**Written task:** In the listing that follows, retype every line from the first through the one containing "input [1:0] SW;". Pictures are to be left out.

**Information:**
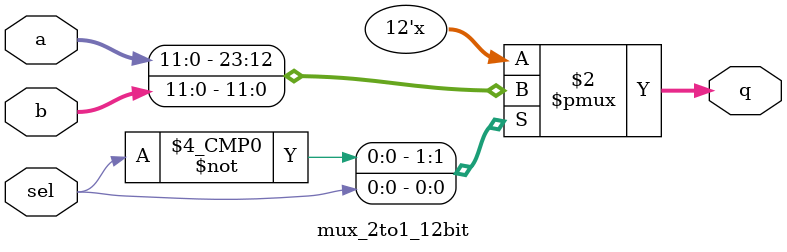
<source format=v>


module mux_2to1_12bit ( output reg [11:0] q,
			input [11:0] a,
			input [11:0] b,
			input sel );
always @ (*)
begin
    case(sel)
        1'b0:    q = a;
	1'b1:    q = b;
        default: q = 12'bX;
    endcase
end

endmodule

</source>
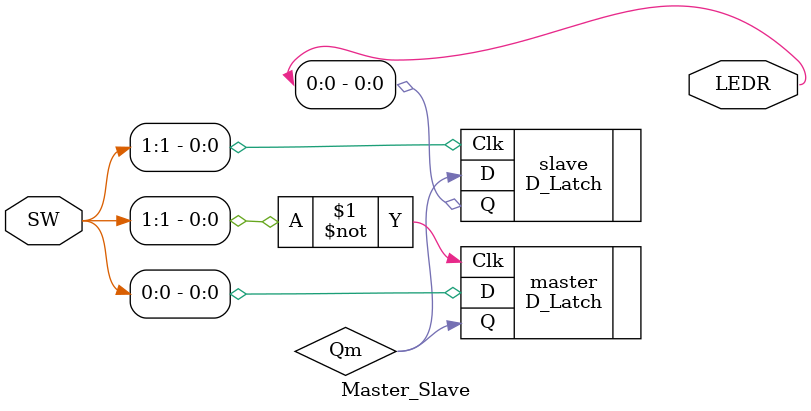
<source format=v>
module Master_Slave(SW, LEDR);
	input [1:0] SW;
	output [9:0] LEDR;
	
	wire Qm;
	//Create master giving it the D input and the inverted Clk input
	D_Latch master(.D(SW[0]),
						.Clk(~SW[1]),
						.Q(Qm)
	);
	//Create the slave giving it the Q from the master and the Clk input and sending that output to LEDR[0]
	D_Latch slave(.D(Qm),
						.Clk(SW[1]),
						.Q(LEDR[0])
	);
	
endmodule
</source>
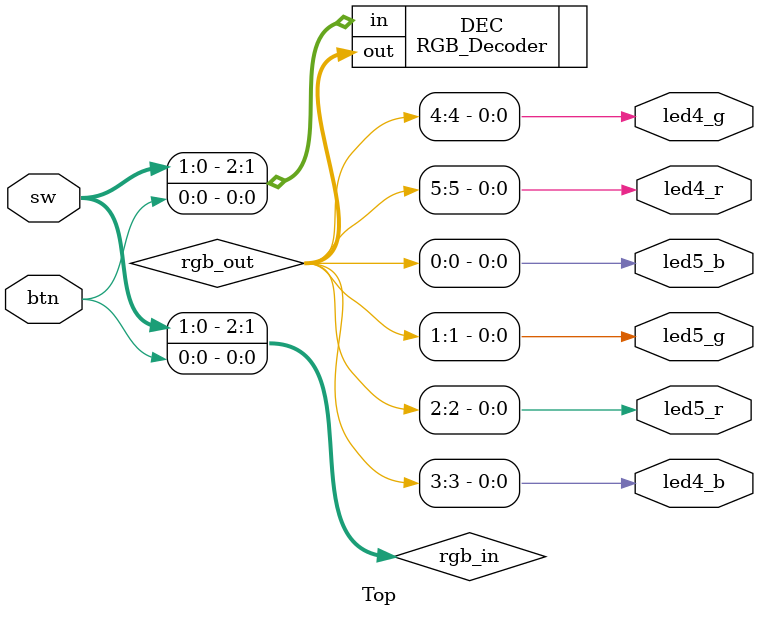
<source format=v>
`timescale 1ns / 1ps

module Top(
    input [1:0] sw,
    input [3:0] btn,
    output led4_r, led4_g, led4_b, led5_r, led5_g, led5_b
    );
    
    wire [2:0] rgb_in;
    wire [5:0] rgb_out;
    
    RGB_Decoder DEC(
        .in(rgb_in),
        .out(rgb_out)
    );
    
    assign rgb_in[0] = btn[0];
    assign rgb_in[1] = sw[0];
    assign rgb_in[2] = sw[1];
    
    assign led4_r = rgb_out[5];
    assign led4_g = rgb_out[4];
    assign led4_b = rgb_out[3];
    assign led5_r = rgb_out[2];
    assign led5_g = rgb_out[1];
    assign led5_b = rgb_out[0];
    
endmodule

</source>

**Task response:**
<source format=v>


module mux_2to1_12bit ( output reg [11:0] q,
			input [11:0] a,
			input [11:0] b,
			input sel );
always @ (*)
begin
    case(sel)
        1'b0:    q = a;
	1'b1:    q = b;
        default: q = 12'bX;
    endcase
end

endmodule

</source>
<source format=v>
module Master_Slave(SW, LEDR);
	input [1:0] SW;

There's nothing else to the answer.